E’ quanto si legge in una nota congiunta del Ministero della Salute, del Centro nazionale sangue e del Civis, la sigla che raccoglie le principali Associazioni di donatori. Nel 2024 sono stati inviati all’industria per la produzione di medicinali plasmaderivati 906.938 chili di plasma, cifra che rappresenta un aumento del 3% rispetto agli 880.000 del 2023, a cui si aggiungono 15.141 chili destinati alla produzione di plasma ad uso clinico di grado farmaceutico. In Italia sono stati conferiti al frazionamento industriale 15,4 chili di plasma per ogni 1.000 abitanti (l’anno scorso erano 14,9) per la produzione di plasmaderivati. Si avvicina quindi l’obiettivo dei 18 chili per 1.000 abitanti indicato come valore di riferimento per il raggiungimento di un’indipendenza strategica dal mercato estero per le immunoglobuline, driver della produzione.

Il plasma, ovvero la parte liquida del sangue, che si può donare sia attraverso una semplice donazione di sangue intero o tramite plasmaferesi, serve principalmente a produrre i cosiddetti plasmaderivati, ovvero medicinali come l’Albumina e le Immunoglobuline che sono alla base di numerose terapie salvavita.

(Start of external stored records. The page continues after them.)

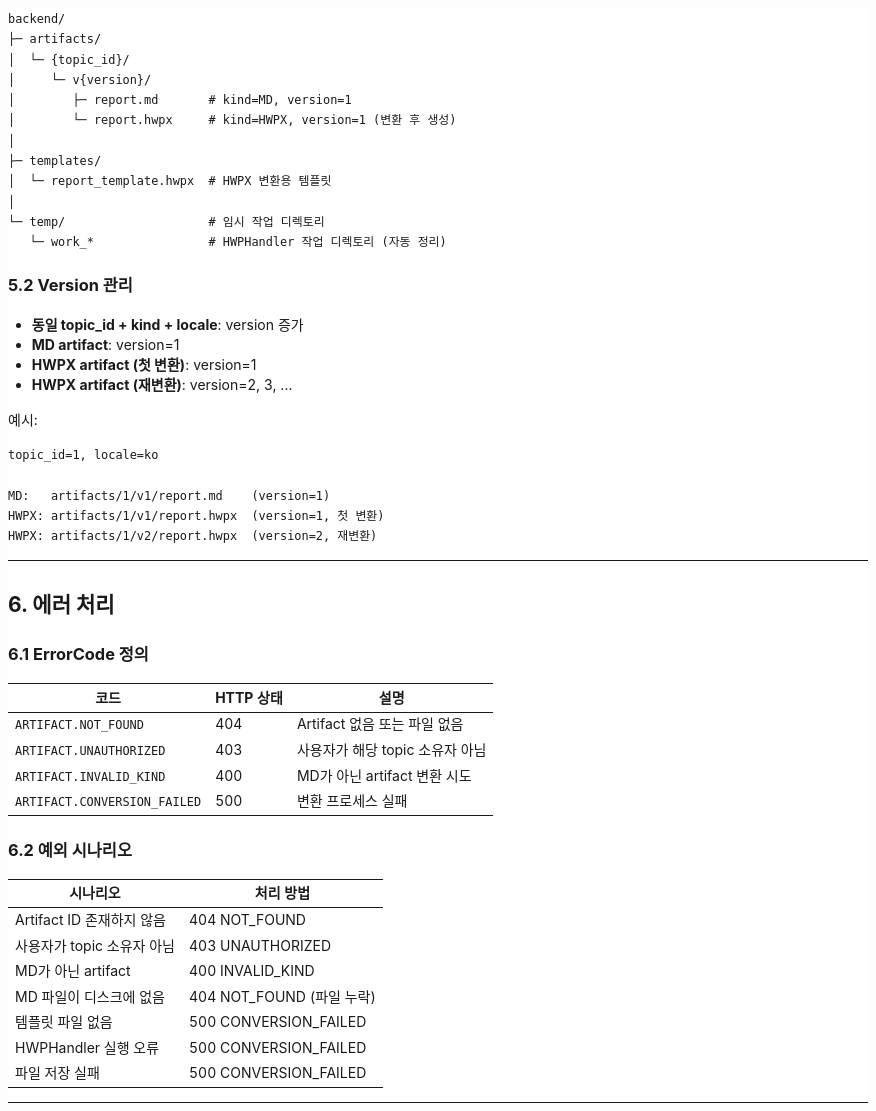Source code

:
 ```
backend/
├─ artifacts/
│  └─ {topic_id}/
│     └─ v{version}/
│        ├─ report.md       # kind=MD, version=1
│        └─ report.hwpx     # kind=HWPX, version=1 (변환 후 생성)
│
├─ templates/
│  └─ report_template.hwpx  # HWPX 변환용 템플릿
│
└─ temp/                    # 임시 작업 디렉토리
   └─ work_*                # HWPHandler 작업 디렉토리 (자동 정리)
```

### 5.2 Version 관리

- **동일 topic_id + kind + locale**: version 증가
- **MD artifact**: version=1
- **HWPX artifact (첫 변환)**: version=1
- **HWPX artifact (재변환)**: version=2, 3, ...

예시:
```
topic_id=1, locale=ko

MD:   artifacts/1/v1/report.md    (version=1)
HWPX: artifacts/1/v1/report.hwpx  (version=1, 첫 변환)
HWPX: artifacts/1/v2/report.hwpx  (version=2, 재변환)
```

---

## 6. 에러 처리

### 6.1 ErrorCode 정의

| 코드 | HTTP 상태 | 설명 |
|------|----------|------|
| `ARTIFACT.NOT_FOUND` | 404 | Artifact 없음 또는 파일 없음 |
| `ARTIFACT.UNAUTHORIZED` | 403 | 사용자가 해당 topic 소유자 아님 |
| `ARTIFACT.INVALID_KIND` | 400 | MD가 아닌 artifact 변환 시도 |
| `ARTIFACT.CONVERSION_FAILED` | 500 | 변환 프로세스 실패 |

### 6.2 예외 시나리오

| 시나리오 | 처리 방법 |
|---------|----------|
| Artifact ID 존재하지 않음 | 404 NOT_FOUND |
| 사용자가 topic 소유자 아님 | 403 UNAUTHORIZED |
| MD가 아닌 artifact | 400 INVALID_KIND |
| MD 파일이 디스크에 없음 | 404 NOT_FOUND (파일 누락) |
| 템플릿 파일 없음 | 500 CONVERSION_FAILED |
| HWPHandler 실행 오류 | 500 CONVERSION_FAILED |
| 파일 저장 실패 | 500 CONVERSION_FAILED |

---
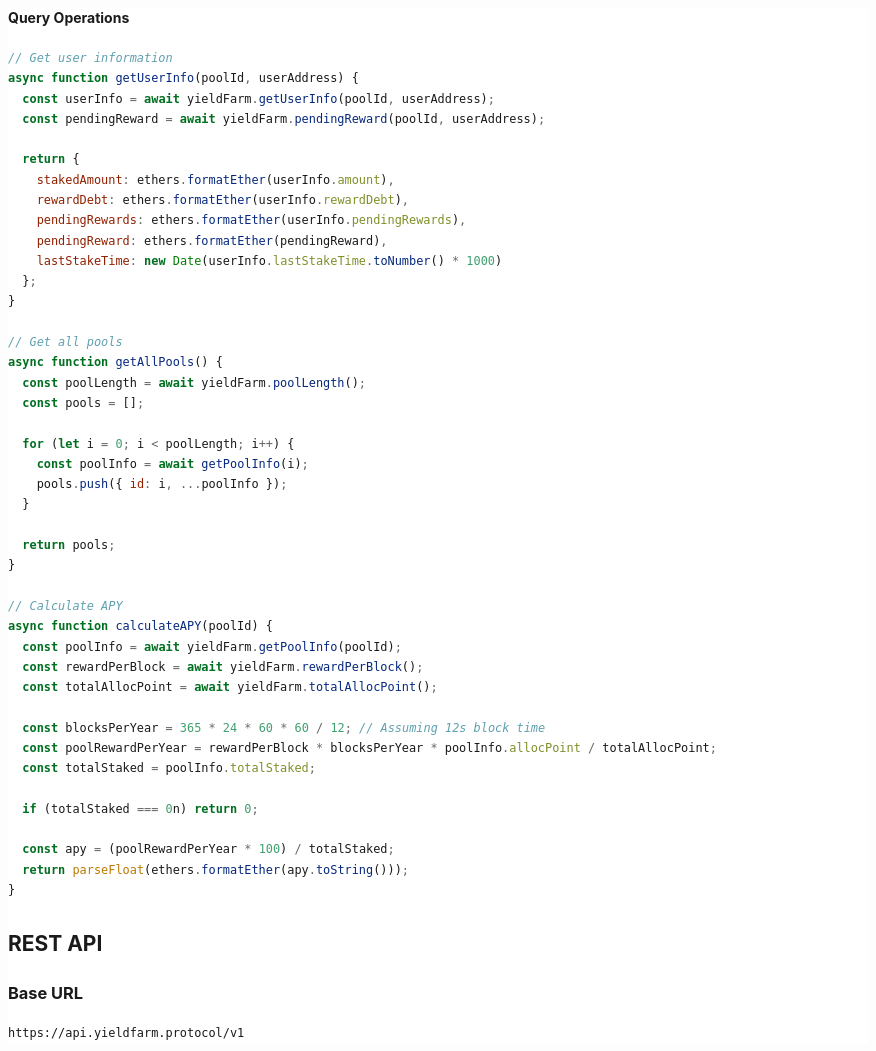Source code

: #### Query Operations

```javascript
// Get user information
async function getUserInfo(poolId, userAddress) {
  const userInfo = await yieldFarm.getUserInfo(poolId, userAddress);
  const pendingReward = await yieldFarm.pendingReward(poolId, userAddress);

  return {
    stakedAmount: ethers.formatEther(userInfo.amount),
    rewardDebt: ethers.formatEther(userInfo.rewardDebt),
    pendingRewards: ethers.formatEther(userInfo.pendingRewards),
    pendingReward: ethers.formatEther(pendingReward),
    lastStakeTime: new Date(userInfo.lastStakeTime.toNumber() * 1000)
  };
}

// Get all pools
async function getAllPools() {
  const poolLength = await yieldFarm.poolLength();
  const pools = [];

  for (let i = 0; i < poolLength; i++) {
    const poolInfo = await getPoolInfo(i);
    pools.push({ id: i, ...poolInfo });
  }

  return pools;
}

// Calculate APY
async function calculateAPY(poolId) {
  const poolInfo = await yieldFarm.getPoolInfo(poolId);
  const rewardPerBlock = await yieldFarm.rewardPerBlock();
  const totalAllocPoint = await yieldFarm.totalAllocPoint();

  const blocksPerYear = 365 * 24 * 60 * 60 / 12; // Assuming 12s block time
  const poolRewardPerYear = rewardPerBlock * blocksPerYear * poolInfo.allocPoint / totalAllocPoint;
  const totalStaked = poolInfo.totalStaked;

  if (totalStaked === 0n) return 0;

  const apy = (poolRewardPerYear * 100) / totalStaked;
  return parseFloat(ethers.formatEther(apy.toString()));
}
```

## REST API

### Base URL
```
https://api.yieldfarm.protocol/v1
```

“Il trend dei risultati positivi, relativo alla raccolta del plasma e che seguono quelli della donazione del sangue in generale, conferma l’importanza delle iniziative di comunicazione realizzate negli ultimi anni. – sottolinea il ministro della Salute Orazio Schillaci – Conferma anche il valore fondamentale della rete e della collaborazione sinergica tra istituzioni e territorio attraverso un modello consolidato che ha visto la partecipazione attiva di diversi attori impegnati nella diffusione capillare del messaggio della donazione. Ringrazio tutti i donatori, le associazioni, gli operatori e i volontari, consapevole che c’è un ulteriore margine di miglioramento nelle azioni da compiere per sensibilizzare la popolazione verso l’importanza di un gesto di grande generosità che contribuisce a salvare vite umane”.